What is being asked -
Hand back every line from the beginning of the data below through the line containing "right shoulder: (237, 276)", word for word and free of pictures.

Data supplied -
# # # #

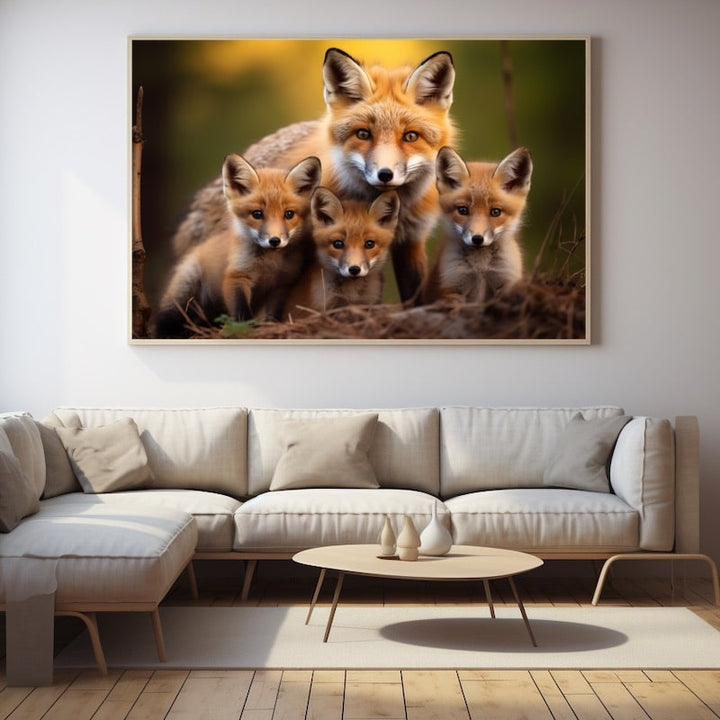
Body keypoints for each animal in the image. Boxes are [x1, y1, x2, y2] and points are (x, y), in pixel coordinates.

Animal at [153, 154, 321, 338]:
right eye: (257, 214)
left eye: (289, 214)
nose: (275, 240)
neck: (268, 264)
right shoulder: (237, 276)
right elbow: (242, 311)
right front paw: (245, 330)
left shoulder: (281, 284)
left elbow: (273, 315)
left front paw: (270, 328)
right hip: (185, 292)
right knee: (166, 320)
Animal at [419, 145, 533, 305]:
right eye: (463, 210)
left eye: (495, 212)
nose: (477, 239)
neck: (481, 266)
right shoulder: (451, 288)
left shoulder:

# # # #

Answer to the exercise -
Body keypoints for each animal in the image. Boxes are [x1, y1, x2, y2] and points are (x, y), in pixel coordinates.

Animal at [153, 154, 321, 338]:
right eye: (257, 214)
left eye: (289, 214)
nose: (275, 240)
neck: (268, 264)
right shoulder: (237, 276)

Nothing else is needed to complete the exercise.